● **Text shown**:
Total time: 15 Minutes


INGREDIENTS
1 cup = 250ml
  • Cashew nuts – 1 cup
  • Sugar – 1/2 cup
  • Water – 1/4 cup
  • Ghee – 1 tsp ( to grease the tray)
  • Milk – 1-2 tsp (optional, only if needed)
METHOD
HOW TO POWDER CASHEWS
  • Cashews should be dry. If u have kept in the refrigerator, bring it to room temperature by spreading them in a towel or paper to absorb all the water. OR Dry roast the cashews in a broad hot kadai in low flame without changing the color.Switch off the stove and put the cashews in the hot kadai for 10-15 mins till it becomes crisp & dry. I have followed both the methods & it works.
  • Grind cashews to a fine powder. U can do this by two methods.One is :Run the mixie at low speed for short intervals , stir in between to get a fine powder. Repeat the same for 2-3 times till u get a nice powder. Make sure u do not over grind them . If over ground , cashews will leave oil & becomes a sticky paste..
  • Second method is : Run the mixie continuously for one minute till u get a fine powder. U should be careful . Do not grind for more time. Cashew will release oil and becomes a sticky paste.
I have tried both the methods .. They work very well. U can try any.

● **Input data**:
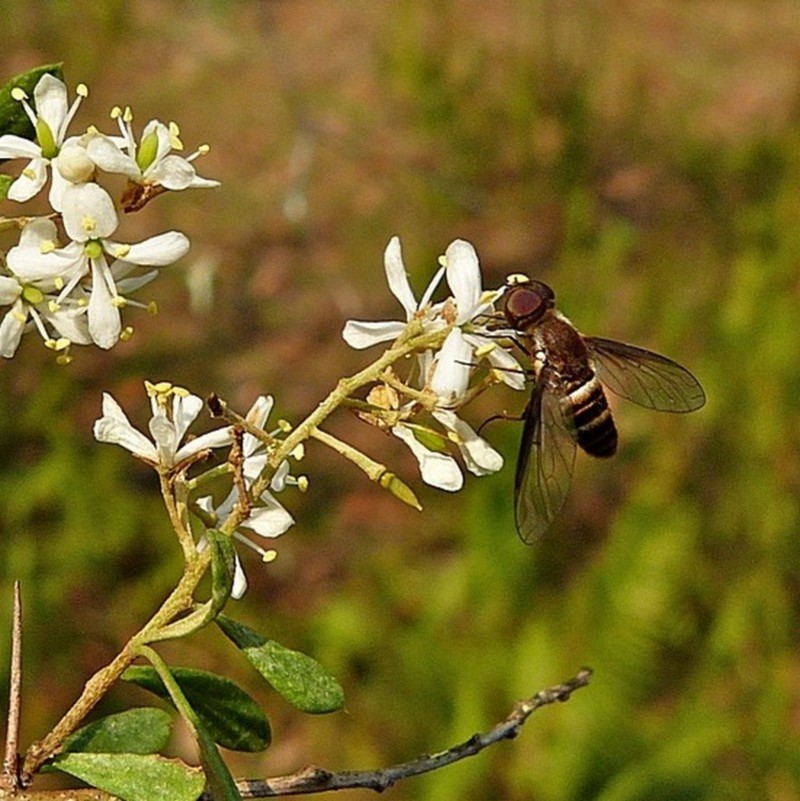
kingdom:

● **Work request A**: List every ingredient named in the recipe.
● **Work request B**: Rewrite the recipe's paragraph starting "Grind cashews to a fine powder" as a short list that keeps its main facts.
The data has nothing to do with the recipe.

● **Task output A**: Cashew nuts, sugar, water, ghee, milk

● **Task output B**:
- Grind the cashews to a fine powder; there are two ways to do it.
- First way: run the mixie at low speed in short bursts, stirring between them, and repeat 2–3 times until the powder is fine.
- Don't over-grind, or the cashews release oil and turn into a sticky paste.